Senja tak sibuk menghakimi, hanya sibuk
mempelajari bagaimana ia sudah mencapai fase hidup yang layaknya lapisan kulit
bawang ini. Apa dan bagaimana ia tiba pada permasalahan yang tercipta di depan
mata adalah ujian, atau hukuman.
Masih jelas, wangi hujan sore hari masih
sebagai hadiah terindah, main kucuran air dan yang terdengar adalah omelan renyah sang Bunda. Namun sekarang,
Senja lebih banyak merindu.
Kehilangan lantas memberikan gambaran bahwa
satu hal yang nyata adalah kita tak
pernah benar-benar memiliki, semua hanya titipan dan dengan lancangnya kita
memberikan hak paten kepemilikan.

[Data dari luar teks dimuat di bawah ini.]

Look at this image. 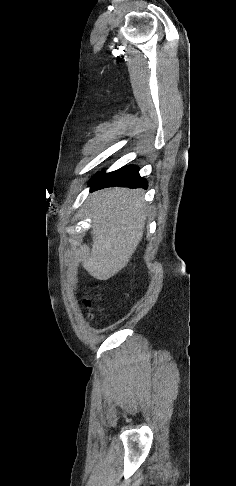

Hingga tiba saatnya keikhlasan untuk melepas
semuanya.
Senja melihat bagaimana sebuah jiwa lepas dari
raganya, tak hanya pada inang tubuh, namun separuh jiwa itu juga ikut lepas
dari raga orang lain. Memang benar, belahan jiwa tentu ada. Bagi ia teman
setia, keluarga, ataupun tetangga.
Bagaimana hari bisa menjadi gelap, dan langit
kelabu…seakan seluruh semesta ikut menangis hari itu.